• [WHAT THE TASK ASKS]: Rewrite the listing below, switching every "phylum" to "division" and keeping everything else the same.

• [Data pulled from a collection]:

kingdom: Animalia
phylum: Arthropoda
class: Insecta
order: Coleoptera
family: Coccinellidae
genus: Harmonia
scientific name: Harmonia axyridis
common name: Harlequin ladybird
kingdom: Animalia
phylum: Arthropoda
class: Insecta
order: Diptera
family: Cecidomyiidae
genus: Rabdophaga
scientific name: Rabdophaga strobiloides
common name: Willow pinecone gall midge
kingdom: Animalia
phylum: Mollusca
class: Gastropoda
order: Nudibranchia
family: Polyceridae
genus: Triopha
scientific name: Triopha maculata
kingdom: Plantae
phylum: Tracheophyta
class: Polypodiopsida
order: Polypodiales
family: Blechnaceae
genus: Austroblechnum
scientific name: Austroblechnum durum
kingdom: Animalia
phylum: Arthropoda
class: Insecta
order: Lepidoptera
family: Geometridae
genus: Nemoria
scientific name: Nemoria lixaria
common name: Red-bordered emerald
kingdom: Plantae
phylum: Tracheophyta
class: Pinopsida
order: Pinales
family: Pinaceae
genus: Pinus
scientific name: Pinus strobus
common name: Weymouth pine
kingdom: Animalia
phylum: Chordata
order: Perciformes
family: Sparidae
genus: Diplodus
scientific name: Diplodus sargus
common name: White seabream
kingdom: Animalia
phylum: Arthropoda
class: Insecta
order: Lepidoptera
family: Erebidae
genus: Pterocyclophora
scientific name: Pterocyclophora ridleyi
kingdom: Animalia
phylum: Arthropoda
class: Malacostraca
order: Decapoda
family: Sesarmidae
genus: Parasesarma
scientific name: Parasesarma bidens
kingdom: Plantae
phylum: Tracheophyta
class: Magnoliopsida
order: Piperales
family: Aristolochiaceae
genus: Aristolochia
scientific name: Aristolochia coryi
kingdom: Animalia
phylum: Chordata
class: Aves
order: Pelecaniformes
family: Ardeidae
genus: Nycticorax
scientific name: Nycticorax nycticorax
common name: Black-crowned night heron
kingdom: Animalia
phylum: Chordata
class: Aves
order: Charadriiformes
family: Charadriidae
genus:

• [RESPONSE FOR THIS EXERCISE]:
kingdom: Animalia
division: Arthropoda
class: Insecta
order: Coleoptera
family: Coccinellidae
genus: Harmonia
scientific name: Harmonia axyridis
common name: Harlequin ladybird
kingdom: Animalia
division: Arthropoda
class: Insecta
order: Diptera
family: Cecidomyiidae
genus: Rabdophaga
scientific name: Rabdophaga strobiloides
common name: Willow pinecone gall midge
kingdom: Animalia
division: Mollusca
class: Gastropoda
order: Nudibranchia
family: Polyceridae
genus: Triopha
scientific name: Triopha maculata
kingdom: Plantae
division: Tracheophyta
class: Polypodiopsida
order: Polypodiales
family: Blechnaceae
genus: Austroblechnum
scientific name: Austroblechnum durum
kingdom: Animalia
division: Arthropoda
class: Insecta
order: Lepidoptera
family: Geometridae
genus: Nemoria
scientific name: Nemoria lixaria
common name: Red-bordered emerald
kingdom: Plantae
division: Tracheophyta
class: Pinopsida
order: Pinales
family: Pinaceae
genus: Pinus
scientific name: Pinus strobus
common name: Weymouth pine
kingdom: Animalia
division: Chordata
order: Perciformes
family: Sparidae
genus: Diplodus
scientific name: Diplodus sargus
common name: White seabream
kingdom: Animalia
division: Arthropoda
class: Insecta
order: Lepidoptera
family: Erebidae
genus: Pterocyclophora
scientific name: Pterocyclophora ridleyi
kingdom: Animalia
division: Arthropoda
class: Malacostraca
order: Decapoda
family: Sesarmidae
genus: Parasesarma
scientific name: Parasesarma bidens
kingdom: Plantae
division: Tracheophyta
class: Magnoliopsida
order: Piperales
family: Aristolochiaceae
genus: Aristolochia
scientific name: Aristolochia coryi
kingdom: Animalia
division: Chordata
class: Aves
order: Pelecaniformes
family: Ardeidae
genus: Nycticorax
scientific name: Nycticorax nycticorax
common name: Black-crowned night heron
kingdom: Animalia
division: Chordata
class: Aves
order: Charadriiformes
family: Charadriidae
genus:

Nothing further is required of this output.